Solving Improper Integrals: Converging or Diverging?

[Timebomb3750]

Just got into improper integrals, in my Calculus 2 class. We're looking to see if the integral converges or diverges.

Homework Statement

The integral given:
∫(dt/(t+1)^2) on the interval from -1 to 5

Homework Equations

uhhh...

The Attempt at a Solution

Took the limit as "a" goes to -1.

Did a simple u substitution with u=t+1, so that du=dt.

So, you're left with (du/u^2)

The integral of that is -(1/u) meaning -(1/(t+1))

Then I used the fundamental theorem of calculus by evaluating the integral from 5 to "a".

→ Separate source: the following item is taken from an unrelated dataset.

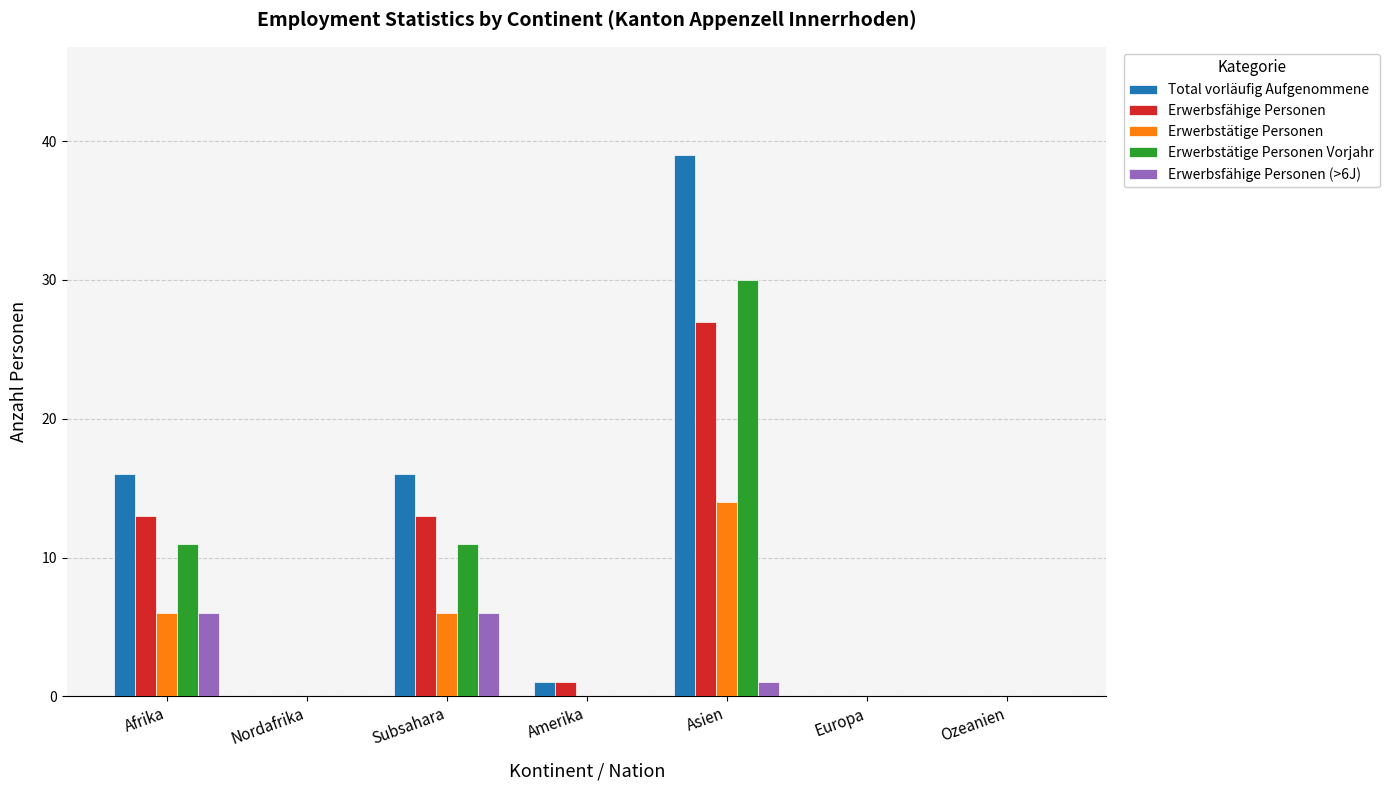

What is the sum of the Erwerbstätige Personen values at Asien and Ozeanien?

14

That looks like: -(1/(5+1)) - (1/(a+1))

Basically, I have no clue if I'm doing this right. According to the back of the book, it diverges. But I have no idea how to see that. Any help would be appreciated. Thanks.

 

[dynamicsolo]

You have
$$\int_{-1}^{5} \frac{dt}{(t+1)^{2}} = -\frac{1}{6} - [ \lim_{a \rightarrow -1} (-\frac{1}{a+1}) ] .$$

What happens when you apply the limit?

 

[Timebomb3750]

You mean apply the -1 into "a"? That would make it undefined because you'd be dividing by zero. But what does this tell me about convergence/divergence?

 

[dynamicsolo]

And so that limit is undefined. Therefore, there is no meaningful value for the integral: that is what is meant by "divergence". We say the integral "converges" if the limit for its value approaches a finite number. If the limit for the integral does not approach a finite value, or does not even exist, the integral is said to "diverge". (It should also give the definitions of convergence and divergence of an integral in your textbook.)

 

[Timebomb3750]

Wow. Thanks for clearing that up. I'm starting to understand it now, as I do more problems. Sometimes, I can't understand my textbook, nor my professor.